Notice of Offer of Same Class Financial Products for Issue

Truscreen Limited (TRU) intends to undertake a share purchase plan offer of ordinary shares (New Shares) to TRU’s eligible shareholders (those on the share register on the record date of Friday, 5 May 2017) (the Offer).

Pursuant to clause 20 of Schedule 8 of the Financial Markets Conduct Regulations 2014 (Regulations) and clause 19 of Schedule 1 of the Financial Markets Conduct Act 2013 (FMCA), TRU advises that:

  1. The Offer is being made in reliance upon the exclusion in clause 19 of Schedule 1 of the FMCA. TRU is giving this notice (Cleansing Notice) under clause 20(1)(a) of Schedule 8 of the Regulations.
  2. As at the date of this Cleansing Notice, TRU is in compliance with:

   (a) the continuous disclosure obligations that apply to it in relation to TRU’s quoted financial products; and

           (b) its “financial reporting obligations” (within the meaning set out in clause 20(5) of Schedule 8 of the Regulations).

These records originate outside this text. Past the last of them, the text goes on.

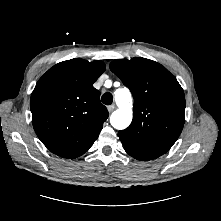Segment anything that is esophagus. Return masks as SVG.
<instances>
[{"label": "esophagus", "instance_id": "1", "mask_svg": "<svg viewBox=\"0 0 221 221\" xmlns=\"http://www.w3.org/2000/svg\"><path fill=\"white\" fill-rule=\"evenodd\" d=\"M107 109L111 113V112H113L116 109V105L115 104L110 105V106L107 107Z\"/></svg>", "mask_w": 221, "mask_h": 221}]
</instances>
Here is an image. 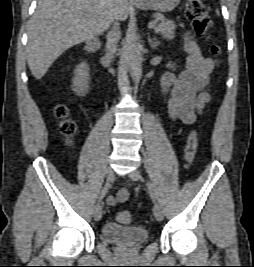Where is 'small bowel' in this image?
<instances>
[{
	"mask_svg": "<svg viewBox=\"0 0 254 267\" xmlns=\"http://www.w3.org/2000/svg\"><path fill=\"white\" fill-rule=\"evenodd\" d=\"M184 48L188 54L186 68L176 72V67L168 65L161 79L163 94L171 92L169 115L172 121L193 124L210 96L204 90L213 71V61L204 57L198 44L190 35L184 38ZM129 198L127 189H120L116 195L107 197L110 206L124 203Z\"/></svg>",
	"mask_w": 254,
	"mask_h": 267,
	"instance_id": "small-bowel-1",
	"label": "small bowel"
}]
</instances>
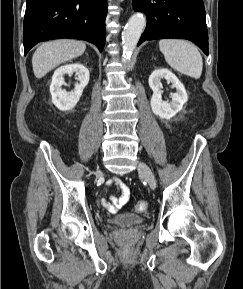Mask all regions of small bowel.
<instances>
[{
  "mask_svg": "<svg viewBox=\"0 0 243 289\" xmlns=\"http://www.w3.org/2000/svg\"><path fill=\"white\" fill-rule=\"evenodd\" d=\"M109 185L116 188L118 195H111L109 199H103L101 204L109 212H117L128 201L129 189L127 185L119 178L114 177L110 180Z\"/></svg>",
  "mask_w": 243,
  "mask_h": 289,
  "instance_id": "c3829d8e",
  "label": "small bowel"
}]
</instances>
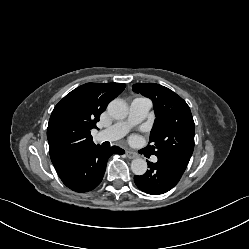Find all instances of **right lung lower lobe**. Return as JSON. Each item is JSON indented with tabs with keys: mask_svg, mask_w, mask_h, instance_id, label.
<instances>
[{
	"mask_svg": "<svg viewBox=\"0 0 249 249\" xmlns=\"http://www.w3.org/2000/svg\"><path fill=\"white\" fill-rule=\"evenodd\" d=\"M113 153L124 154V150L117 146L107 150L94 144L59 177L73 191L93 190L102 181L107 160Z\"/></svg>",
	"mask_w": 249,
	"mask_h": 249,
	"instance_id": "1",
	"label": "right lung lower lobe"
}]
</instances>
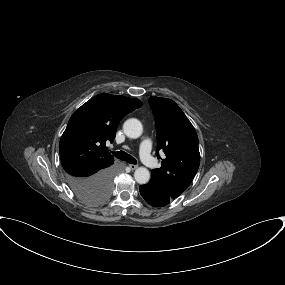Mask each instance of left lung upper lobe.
I'll return each mask as SVG.
<instances>
[{
  "label": "left lung upper lobe",
  "instance_id": "1",
  "mask_svg": "<svg viewBox=\"0 0 285 285\" xmlns=\"http://www.w3.org/2000/svg\"><path fill=\"white\" fill-rule=\"evenodd\" d=\"M155 117L157 148L165 158L152 177L164 183L175 196L181 195L192 182L200 164L198 136L180 107L171 99L150 97Z\"/></svg>",
  "mask_w": 285,
  "mask_h": 285
}]
</instances>
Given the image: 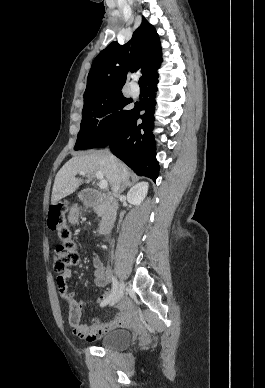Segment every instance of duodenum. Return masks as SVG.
I'll list each match as a JSON object with an SVG mask.
<instances>
[{"label":"duodenum","instance_id":"obj_1","mask_svg":"<svg viewBox=\"0 0 265 388\" xmlns=\"http://www.w3.org/2000/svg\"><path fill=\"white\" fill-rule=\"evenodd\" d=\"M81 199L87 206H99L102 208V218L99 224L101 234L108 233L115 224L118 212L117 200L109 193H103L94 189L82 192Z\"/></svg>","mask_w":265,"mask_h":388}]
</instances>
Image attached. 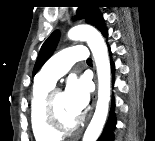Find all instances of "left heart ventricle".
I'll list each match as a JSON object with an SVG mask.
<instances>
[{"label": "left heart ventricle", "instance_id": "b2bd125f", "mask_svg": "<svg viewBox=\"0 0 155 141\" xmlns=\"http://www.w3.org/2000/svg\"><path fill=\"white\" fill-rule=\"evenodd\" d=\"M54 106L60 121L64 125H71L78 116L70 109L63 93H57L54 97Z\"/></svg>", "mask_w": 155, "mask_h": 141}]
</instances>
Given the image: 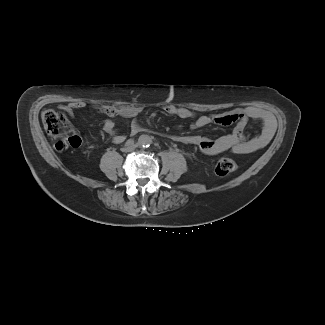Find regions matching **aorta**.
<instances>
[{
	"label": "aorta",
	"mask_w": 325,
	"mask_h": 325,
	"mask_svg": "<svg viewBox=\"0 0 325 325\" xmlns=\"http://www.w3.org/2000/svg\"><path fill=\"white\" fill-rule=\"evenodd\" d=\"M138 144L140 147H149L152 144V138L149 135L143 134L138 138Z\"/></svg>",
	"instance_id": "obj_1"
}]
</instances>
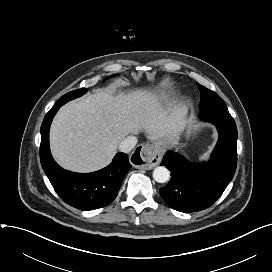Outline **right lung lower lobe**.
Here are the masks:
<instances>
[{
  "instance_id": "98d812e1",
  "label": "right lung lower lobe",
  "mask_w": 272,
  "mask_h": 272,
  "mask_svg": "<svg viewBox=\"0 0 272 272\" xmlns=\"http://www.w3.org/2000/svg\"><path fill=\"white\" fill-rule=\"evenodd\" d=\"M62 105L55 104L41 125L40 161L60 198L80 210L98 209L116 197L122 181L131 169L125 153H117L107 167L87 174L62 169L53 159L49 148V129L53 117Z\"/></svg>"
}]
</instances>
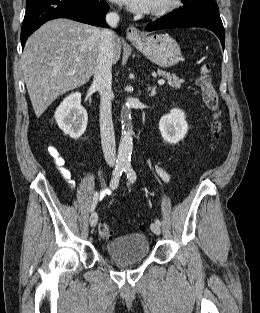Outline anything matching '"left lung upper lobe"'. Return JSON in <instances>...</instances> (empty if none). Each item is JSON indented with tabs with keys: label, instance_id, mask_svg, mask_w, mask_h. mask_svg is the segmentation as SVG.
<instances>
[{
	"label": "left lung upper lobe",
	"instance_id": "left-lung-upper-lobe-1",
	"mask_svg": "<svg viewBox=\"0 0 260 313\" xmlns=\"http://www.w3.org/2000/svg\"><path fill=\"white\" fill-rule=\"evenodd\" d=\"M184 5L177 10L186 14H202L220 18L219 9L214 0H184Z\"/></svg>",
	"mask_w": 260,
	"mask_h": 313
}]
</instances>
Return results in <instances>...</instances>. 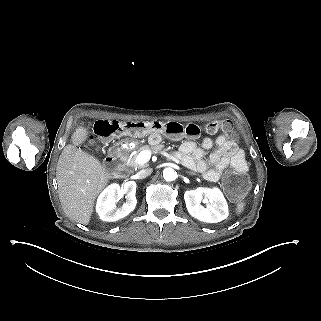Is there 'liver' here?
Segmentation results:
<instances>
[{
    "instance_id": "obj_1",
    "label": "liver",
    "mask_w": 321,
    "mask_h": 321,
    "mask_svg": "<svg viewBox=\"0 0 321 321\" xmlns=\"http://www.w3.org/2000/svg\"><path fill=\"white\" fill-rule=\"evenodd\" d=\"M89 136L86 127L76 128L72 144L65 146L56 168L62 208L73 221L83 225L90 223L95 200L111 178L97 157L78 148Z\"/></svg>"
}]
</instances>
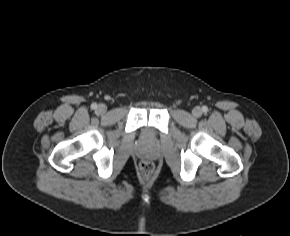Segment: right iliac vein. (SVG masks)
Segmentation results:
<instances>
[{
  "instance_id": "63e3f726",
  "label": "right iliac vein",
  "mask_w": 290,
  "mask_h": 236,
  "mask_svg": "<svg viewBox=\"0 0 290 236\" xmlns=\"http://www.w3.org/2000/svg\"><path fill=\"white\" fill-rule=\"evenodd\" d=\"M107 111V107L105 104H99L97 107V112L103 114Z\"/></svg>"
}]
</instances>
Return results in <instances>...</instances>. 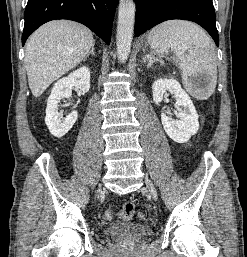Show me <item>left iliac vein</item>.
Here are the masks:
<instances>
[{"mask_svg": "<svg viewBox=\"0 0 247 257\" xmlns=\"http://www.w3.org/2000/svg\"><path fill=\"white\" fill-rule=\"evenodd\" d=\"M145 184H146V188L148 189L150 195L156 201L158 199V196H157V191H156L153 183L149 179H146Z\"/></svg>", "mask_w": 247, "mask_h": 257, "instance_id": "left-iliac-vein-1", "label": "left iliac vein"}]
</instances>
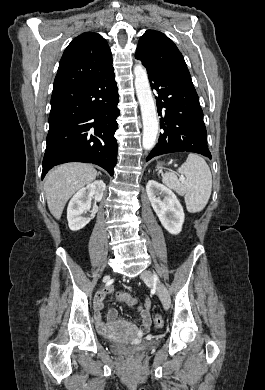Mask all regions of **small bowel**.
I'll return each instance as SVG.
<instances>
[{
  "mask_svg": "<svg viewBox=\"0 0 265 390\" xmlns=\"http://www.w3.org/2000/svg\"><path fill=\"white\" fill-rule=\"evenodd\" d=\"M136 313L139 316V319L141 320V327L140 332L145 333L149 330L151 326V316H150V301L149 299H145L143 303H137L135 306ZM95 318L97 320L99 328L105 332L106 326L102 322V316H101V302L98 301L95 306ZM108 321L110 323H114L117 318L116 311L114 309H110L107 315Z\"/></svg>",
  "mask_w": 265,
  "mask_h": 390,
  "instance_id": "c3829d8e",
  "label": "small bowel"
}]
</instances>
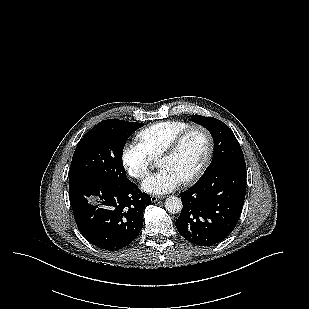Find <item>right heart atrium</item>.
I'll use <instances>...</instances> for the list:
<instances>
[{"label":"right heart atrium","mask_w":309,"mask_h":309,"mask_svg":"<svg viewBox=\"0 0 309 309\" xmlns=\"http://www.w3.org/2000/svg\"><path fill=\"white\" fill-rule=\"evenodd\" d=\"M122 161L128 174L138 180L145 179L153 166V158L137 142L125 145L122 152Z\"/></svg>","instance_id":"obj_1"}]
</instances>
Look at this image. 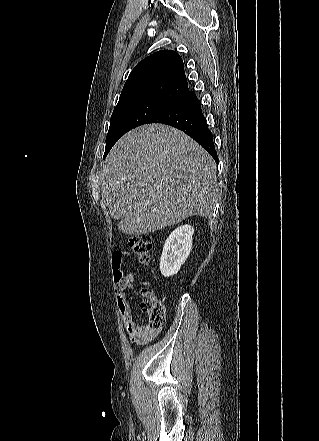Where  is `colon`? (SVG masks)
I'll use <instances>...</instances> for the list:
<instances>
[{"mask_svg": "<svg viewBox=\"0 0 319 441\" xmlns=\"http://www.w3.org/2000/svg\"><path fill=\"white\" fill-rule=\"evenodd\" d=\"M129 245L142 264H149L153 241L148 235L134 236ZM114 282L117 288L123 287V271L120 265L113 264ZM141 309L148 315L149 325L153 328H161L166 320L167 308L163 301L159 300L148 286L141 289Z\"/></svg>", "mask_w": 319, "mask_h": 441, "instance_id": "1", "label": "colon"}]
</instances>
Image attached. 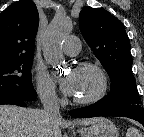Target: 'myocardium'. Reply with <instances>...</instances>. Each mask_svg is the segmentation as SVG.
<instances>
[{
  "label": "myocardium",
  "mask_w": 144,
  "mask_h": 137,
  "mask_svg": "<svg viewBox=\"0 0 144 137\" xmlns=\"http://www.w3.org/2000/svg\"><path fill=\"white\" fill-rule=\"evenodd\" d=\"M77 70H91L95 72L99 78L100 86L98 91L89 98L79 99L73 97V103L76 105L88 106L101 101L105 97L108 90V78L104 69L99 64L94 62H82L77 66Z\"/></svg>",
  "instance_id": "myocardium-1"
}]
</instances>
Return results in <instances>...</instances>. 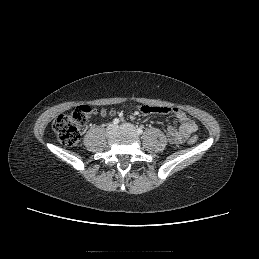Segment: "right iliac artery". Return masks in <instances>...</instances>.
I'll return each instance as SVG.
<instances>
[{
	"label": "right iliac artery",
	"instance_id": "82829eb1",
	"mask_svg": "<svg viewBox=\"0 0 259 259\" xmlns=\"http://www.w3.org/2000/svg\"><path fill=\"white\" fill-rule=\"evenodd\" d=\"M119 122H120V120H119L118 118H115V119L113 120V124H115V125L119 124Z\"/></svg>",
	"mask_w": 259,
	"mask_h": 259
}]
</instances>
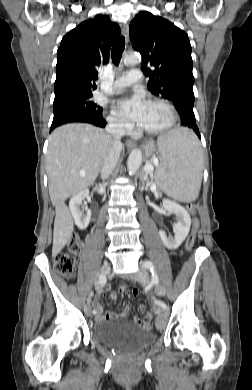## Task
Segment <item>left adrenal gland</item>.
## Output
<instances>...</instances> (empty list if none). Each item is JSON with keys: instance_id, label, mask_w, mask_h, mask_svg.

  1. As at the date of this Cleansing Notice, there is no information that is “excluded information” within the meaning set out in clause 20(5) of Schedule 8 of the Regulations.
  2. The potential effects that the Offer and the issue of New Shares will have on the “control” (within the meaning of clause 48 of Schedule 1 of the FMCA) of TRU and the consequences of those effects are as follows:

(a) The Offer is limited to 57,098,749 shares (Offer Size) which represents 30% of all shares on issue in TRU prior to the Offer being made. The Offer Size is not considered by TRU to constitute a material parcel of New Shares (in control terms), particularly given that TRU has a broad shareholding spread and that the vast majority of them are eligible shareholders who may participate in the Offer.

(b) In some cases, shareholders with registered addresses outside of New Zealand may not be eligible to participate in the Offer (and their percentage shareholding will be diluted as a result of the issue of New Shares), due to the legal requirements of the relevant jurisdiction being unduly onerous for TRU to make the Offer in that jurisdiction. However, TRU does not consider that any overseas shareholders currently have any material control of TRU and therefore that any potential dilution will not materially affect control.

(c) If eligible shareholders do not participate, such shareholders’ percentage shareholding will be reduced (relative to those who did participate). If there is a shortfall under the Offer, TRU will be entitled to place the shortfall to any persons (subject to complying with applicable legislative instruments and the NZX Listing Rules) within three (3) months of the Offer closing.

(d) The Offer is not a pro rata offer and eligible shareholders have no fixed entitlement to New Shares. Applications will be scaled back if all applications received in the Offer exceed the Offer Size. Accordingly if the Offer is oversubscribed eligible shareholders may be unable to maintain their existing proportionate shareholding in TRU through participation in the Offer.

(e)  Any scaling of applications under the Offer will not be made on a pro rata basis by reference to the existing shareholdings of applicants. Accordingly scaling may limit the ability of eligible shareholders to obtain New Shares under the Offer and maintain their proportionate interest in TRU. This is considered unlikely to materially effect control given the Offer Size.